Собственно, на этом поэзия, в подражание гоголевской «птице-тройке», и заканчивается, дальше он рисует иную картину: «Или в холодную, бурную, полярную ночь, когда кругом завывает метель, когда не видно ни луны, ни звезд, ни северного сияния, ты внезапно будешь грубо пробуждена от своего сна ужасным треском, злобным визгом, шипением и содроганием твоего спокойного до сего времени ложа; с грохотом полетят вниз твои мачты, стеньги и реи, ломаясь сами и ломая всё на палубе? В предсмертных конвульсиях затрещат, ломаясь, все суставы твои и через некоторое время лишь кучи бесформенных обломков да лишний свежий ледяной холм укажут твою могилу. Вьюга будет петь над тобой погребальную песню и скоро запорошит свежим снегом место катастрофы. А у ближайших ропаков (так Альбанов называл высокие торосы) кучка людей в темноте будет в отчаянии спасать, что можно из своего имущества, все еще хватаясь за жизнь, все еще не теряя надежды…. Да, любопытно, что-то ждет тебя, “Святая Анна”? А пока ты хороша! Пусть там, внутри тебя уже началось разрушение, но оно незначительно пока. Это даже нельзя назвать разрушением. С болью в сердце отрывается каждая доска от бесчисленных переборок твоих. Кучка людей все теснее и теснее сбивается в глубине твоего трюма, отчаянно отбиваясь от беспощадной суровой стихии. Одна забота у них: как можно дольше растянуть провизию…»

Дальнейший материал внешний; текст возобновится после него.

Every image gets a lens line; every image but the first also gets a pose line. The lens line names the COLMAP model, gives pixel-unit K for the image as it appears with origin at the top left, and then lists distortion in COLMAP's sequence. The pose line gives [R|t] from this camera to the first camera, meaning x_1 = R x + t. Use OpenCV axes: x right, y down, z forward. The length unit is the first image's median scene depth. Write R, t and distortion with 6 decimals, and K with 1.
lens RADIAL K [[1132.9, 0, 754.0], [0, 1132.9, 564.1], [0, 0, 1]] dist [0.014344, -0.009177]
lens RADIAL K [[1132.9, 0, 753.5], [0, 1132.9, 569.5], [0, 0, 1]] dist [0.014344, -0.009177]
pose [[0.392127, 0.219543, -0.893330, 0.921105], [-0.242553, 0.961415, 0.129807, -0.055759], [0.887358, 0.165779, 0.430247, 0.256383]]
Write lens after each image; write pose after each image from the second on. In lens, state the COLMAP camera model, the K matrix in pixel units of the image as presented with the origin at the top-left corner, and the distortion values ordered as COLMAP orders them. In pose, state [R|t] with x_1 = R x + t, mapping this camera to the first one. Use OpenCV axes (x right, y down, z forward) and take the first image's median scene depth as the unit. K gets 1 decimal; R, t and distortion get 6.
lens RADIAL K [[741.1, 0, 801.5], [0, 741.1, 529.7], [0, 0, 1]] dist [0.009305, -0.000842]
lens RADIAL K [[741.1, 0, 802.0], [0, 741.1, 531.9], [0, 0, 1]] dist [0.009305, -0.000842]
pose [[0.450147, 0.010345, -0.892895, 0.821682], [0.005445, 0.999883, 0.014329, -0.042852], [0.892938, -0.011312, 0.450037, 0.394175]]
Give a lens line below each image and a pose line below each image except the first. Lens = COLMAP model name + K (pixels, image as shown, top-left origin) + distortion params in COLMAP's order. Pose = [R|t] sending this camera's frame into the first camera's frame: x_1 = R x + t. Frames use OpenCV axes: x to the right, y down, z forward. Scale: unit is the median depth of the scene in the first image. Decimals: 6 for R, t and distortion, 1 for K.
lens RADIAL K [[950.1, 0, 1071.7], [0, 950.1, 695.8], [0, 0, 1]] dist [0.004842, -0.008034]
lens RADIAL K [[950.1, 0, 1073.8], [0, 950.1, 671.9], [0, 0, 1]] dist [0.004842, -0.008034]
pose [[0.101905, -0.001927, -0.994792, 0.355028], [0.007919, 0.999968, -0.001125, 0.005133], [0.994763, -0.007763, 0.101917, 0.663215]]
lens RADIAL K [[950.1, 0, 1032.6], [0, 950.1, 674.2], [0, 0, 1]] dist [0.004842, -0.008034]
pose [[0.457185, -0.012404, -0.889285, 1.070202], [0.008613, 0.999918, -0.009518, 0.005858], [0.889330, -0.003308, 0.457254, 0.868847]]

Не сочувствие в этих строках, а злорадство по отношению к 22‑летней Ерминии Жданко и к тем, с кем он полтора года делил хлеб за одним столом и кого предал в самую трудную минуту.
10 апреля 1914 года настал день расставания. Забыв горечь обид, простив предательство, оставшиеся вышли проводить бросавшую их часть экипажа. До этого устроен им был прощальный обед, распили за их удачу заветную бутылку шампанского, припрятанную для торжественного случая командиром, а шатающийся от слабости Брусилов помог Альбанову тронуть нарты с места.
Единственная просьба была у Брусилова, Ерминии Жданко и их товарищей – передать письма родным и близким. Георгий Львович проявил вообще исключительное благородство: он вместе с письмами дал Альбанову выписку из судового журнала и предписание. Эти документы если морально и не оправдывали бегство штурмана и части экипажа с судна, то по крайней мере уводили их от юридической ответственности.
Благородство проявили и остальные члены экипажа. По словам самого Альбанова, вся команда помогала в сборах: «… кто портняжничает, кто сапожничает, а кто готовит и упаковывает провизию. Денисов, наш милейший гарпунер-китобой, волнуется больше всех, хотя он остается на судне».